O instrumental técnico e a prática do assistente social na penitenciaria
lemos brito/rj: uma reflexão crítica
Newvone Ferreira da Costa
El trabajo social y lãs manisfestaciones de La cuestión social
Introduccíon
O presente trabalho tem por objetivo desenvolver algumas reflexões sobre o
instrumental técnico utilizado na ação profissional do Assistente Social na Penitenciaria
Lemos Brito. O instrumental, segundo Martinelli (1994:137), é concebido como o “conjunto
articulado de instrumentos e técnicas que permitem a operacionalização da ação
profissional”. Assim, ao falarmos de instrumental estaremos nos referindo aos
instrumentos utilizados e “como” utilizá-los.
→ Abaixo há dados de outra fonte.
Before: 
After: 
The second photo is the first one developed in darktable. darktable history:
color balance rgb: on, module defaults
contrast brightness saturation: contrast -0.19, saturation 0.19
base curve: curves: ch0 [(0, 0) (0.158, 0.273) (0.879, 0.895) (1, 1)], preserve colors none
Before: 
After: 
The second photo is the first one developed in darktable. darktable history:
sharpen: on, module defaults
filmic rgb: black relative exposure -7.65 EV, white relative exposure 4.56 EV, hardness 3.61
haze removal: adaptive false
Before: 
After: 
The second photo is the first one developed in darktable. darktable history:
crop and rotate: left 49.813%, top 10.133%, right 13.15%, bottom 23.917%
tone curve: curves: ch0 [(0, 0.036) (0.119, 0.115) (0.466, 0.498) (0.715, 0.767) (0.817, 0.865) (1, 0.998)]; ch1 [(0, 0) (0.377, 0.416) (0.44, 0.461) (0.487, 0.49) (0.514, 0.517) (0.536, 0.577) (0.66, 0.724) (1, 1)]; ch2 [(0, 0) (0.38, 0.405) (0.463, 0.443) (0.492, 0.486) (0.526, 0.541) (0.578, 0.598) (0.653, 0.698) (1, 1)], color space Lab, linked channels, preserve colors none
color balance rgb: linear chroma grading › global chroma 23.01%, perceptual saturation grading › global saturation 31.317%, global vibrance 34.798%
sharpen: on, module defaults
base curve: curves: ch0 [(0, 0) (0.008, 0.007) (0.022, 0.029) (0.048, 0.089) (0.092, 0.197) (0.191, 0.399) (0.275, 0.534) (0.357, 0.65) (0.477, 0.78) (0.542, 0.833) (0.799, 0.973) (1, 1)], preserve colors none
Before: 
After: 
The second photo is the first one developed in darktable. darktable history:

A prática profissional do assistente social deve ser pensada como trabalho e o
exercício profissional deve ser visto como processo de trabalho, que tem como matéria
prima a questão social, como meios de trabalho e conhecimento, as habilidades
adquiridos pelo assistente social e o atendimento social na viabilização dos direitos
sociais.
Objetivos
Esclarecemos inicialmente que nossa prática profissional ocorre em um espaço no
qual a introdução do Serviço Social se deu nos anos 50, com assistentes sociais cedidos
pelas instituições de assistência social e ensino e só a partir dos anos 90 houve uma
ampliação do quadro funcional com a realização de concursos público para o sistema
penitenciário.
É importante ressaltarmos que até o final da década de 80 a atuação do assistente
social no sistema penitenciário assim como a própria legislação referente à execução
penal tinha sua atenção destinada a apenas manter o controle da ordem.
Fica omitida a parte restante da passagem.